= Job =
Exactly reproduce the lines from the one containing "2018 Fall 計算機程式與電腦輔助設計實習課程分組倉儲" through the last line of the data, both ends included, leaving out pictures.

┌──

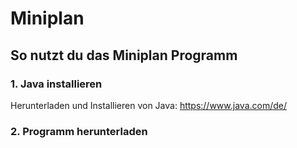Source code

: # Miniplan

## So nutzt du das Miniplan Programm


### 1. Java installieren
Herunterladen und Installieren von Java:
https://www.java.com/de/

### 2. Programm herunterladen
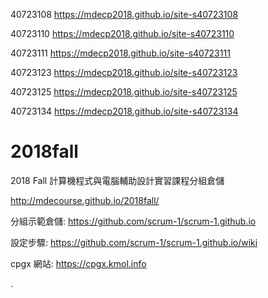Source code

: 40723108 https://mdecp2018.github.io/site-s40723108

40723110 https://mdecp2018.github.io/site-s40723110

40723111 https://mdecp2018.github.io/site-s40723111

40723123 https://mdecp2018.github.io/site-s40723123

40723125 https://mdecp2018.github.io/site-s40723125

40723134 https://mdecp2018.github.io/site-s40723134
# 2018fall
2018 Fall 計算機程式與電腦輔助設計實習課程分組倉儲

http://mdecourse.github.io/2018fall/

分組示範倉儲: https://github.com/scrum-1/scrum-1.github.io

設定步驟: https://github.com/scrum-1/scrum-1.github.io/wiki

cpgx 網站: https://cpgx.kmol.info

.
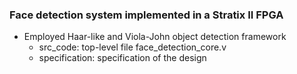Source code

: ### Face detection system implemented in a Stratix II FPGA
- Employed Haar-like and Viola-John object detection framework
  - src_code: top-level file face_detection_core.v
  - specification: specification of the design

└──

= Solved problem =
2018 Fall 計算機程式與電腦輔助設計實習課程分組倉儲

http://mdecourse.github.io/2018fall/

分組示範倉儲: https://github.com/scrum-1/scrum-1.github.io

設定步驟: https://github.com/scrum-1/scrum-1.github.io/wiki

cpgx 網站: https://cpgx.kmol.info

.
Source code

: ### Face detection system implemented in a Stratix II FPGA
- Employed Haar-like and Viola-John object detection framework
  - src_code: top-level file face_detection_core.v
  - specification: specification of the design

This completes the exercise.